John A. Dutton e-Education Institute
Best Practices and Expectations for online teaching
adapted from “Online Instructor Performance Best Practices and Expectations,” Penn State World Campus.

Expectations on online teachers

I have been wondering what is a reasonable and effective expectation for response to student inquiries, in an online course. The University of Southern Queensland is very much online for students. It has a statement of some minimum standards for online courses, which include some expectations for teachers of online courses:

USQ requires minimum standards in the operation of StudyDesk to support student learning.

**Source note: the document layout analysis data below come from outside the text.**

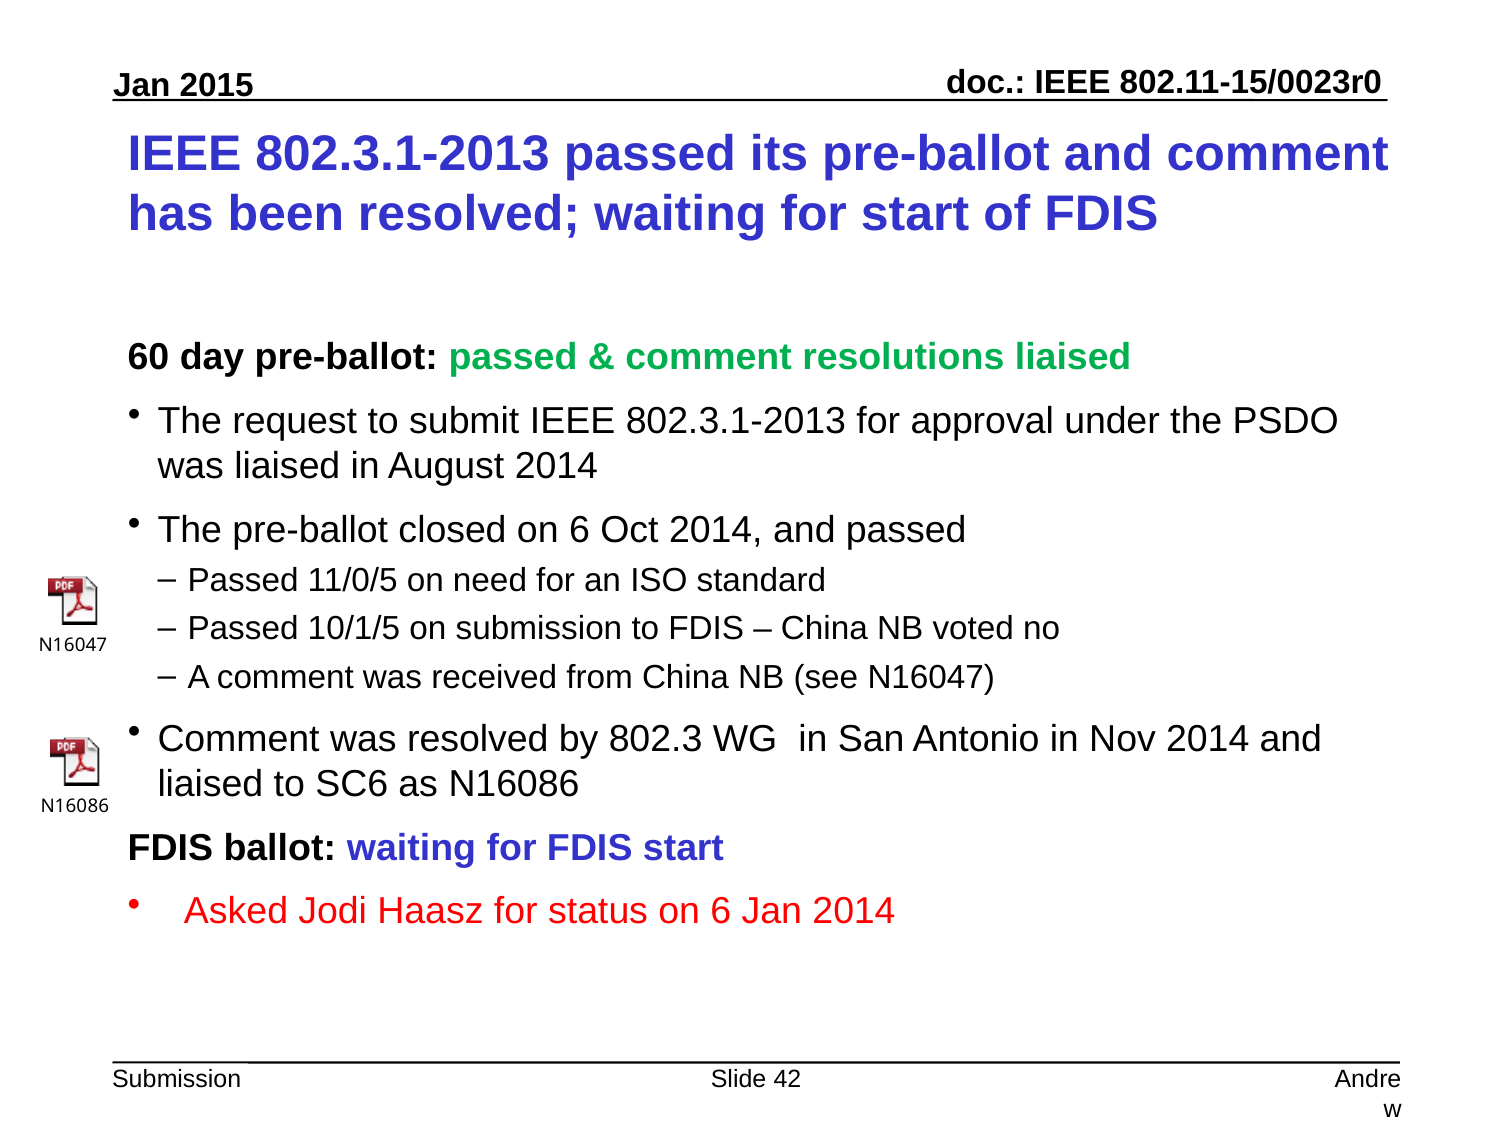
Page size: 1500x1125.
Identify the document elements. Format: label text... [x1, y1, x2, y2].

slide_number Slide 42 [709, 1061, 803, 1093]
footer Andrew Myles, Cisco [1320, 1061, 1402, 1093]
title IEEE 802.3.1-2013 passed its pre-ballot and comment has been resolved; waiting for start of FDIS [112, 112, 1488, 288]
list 60 day pre-ballot: passed & comment resolutions liaised The request to submit IEEE 802.3.1-2013 for approval under the PSDO was liaised in August 2014 The pre-ballot closed on 6 Oct 2014, and passed Passed 11/0/5 on need for an ISO standard Passed 10/1/5 on submission to FDIS – China NB voted no A comment was received from China NB (see N16047) Comment was resolved by 802.3 WG in San Antonio in Nov 2014 and liaised to SC6 as N16086 FDIS ballot: waiting for FDIS start Asked Jodi Haasz for status on 6 Jan 2014 [112, 324, 1388, 1000]
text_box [0, 735, 151, 863]
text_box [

  1. Checking of discussions and other student access areas on at least three [3] working days per week in order to:
    • monitor and moderate comments and discussion by students;
    • manage course operation by responding to student enquiries and learning activities.
  2. Student requests for clarification or assistance should be responded to as soon as possible, but certainly within 48 hours during the working week.

This statement has an old-fashioned ring to it. The concept of the “working week” does not fit with the current goal of fitting courses to student desires, and enabling students to study at any time. (If teachers are checking Tuesday, Wednesday and Thursday then a Friday query will not be answered within 48 hours: the weekend intervenes, when students are often studying but staff expect not to be on duty. It’s effective to have a day or two block time away from the inquiry desk, and the 3 days per week standard allows that: but teachers would have to work Mondays and Fridays to ensure 48 turnaround. Is 48 hours way too long anyway for the learner?

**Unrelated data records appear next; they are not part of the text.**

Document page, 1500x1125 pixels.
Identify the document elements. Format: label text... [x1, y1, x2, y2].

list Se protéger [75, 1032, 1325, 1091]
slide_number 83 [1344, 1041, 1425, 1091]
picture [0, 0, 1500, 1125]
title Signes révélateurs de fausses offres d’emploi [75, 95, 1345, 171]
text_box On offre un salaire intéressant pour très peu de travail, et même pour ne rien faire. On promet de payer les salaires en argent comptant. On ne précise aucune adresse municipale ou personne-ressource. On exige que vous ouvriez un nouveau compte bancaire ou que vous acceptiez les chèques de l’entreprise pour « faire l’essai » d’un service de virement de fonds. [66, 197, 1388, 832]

It’s a good start to have some stated targets for turnaround : if it means teachers will need to work in a larger team to get coverage of desired turnarounds, that can be negotiated with their managers; or if having a team is not possible, having a different way of working with the students, with longer turnaround of queries. Otherwise it’s not reasonable as a work requirement, and it’s not effective for good teaching or any interleaved good research, if that’s still part of the academic work requirement.

What’s the optimum response time for best learning? it must depend on the discipline area and the level. Is there any research reported?

Does teaching online require quick responses?

The experience of some university academics teaching online is that they feel a need to answer student email and forum queries quickly, extending the teachers’ workload over the hours of the day (and night) even if handling each query is light work. Such immediate availability of the teacher is often regarded as a desirable aspect of new educational technology. But there’s another side: how do the students use immediate queries in their learning? The temptation to ask a question rather than think a bit longer is made even less costly if the question can be asked facelessly online, with no body language to read impatience in the teacher or reactions from the rest of the class about what’s a fair share of teaching attention. The unexplored trade-off is that a quick question may be less useful for learning than longer consideration. Michael de Percy [Political Science, University of Canberra] is quoted in Campus Review 17 April 2012

When I was online with Twitter and Facebook I found I did nothing during student semesters…. The more I was available, the less work they [students] did too. It just became unbearable and created stress and set an expectation that I couldn’t possibly meet.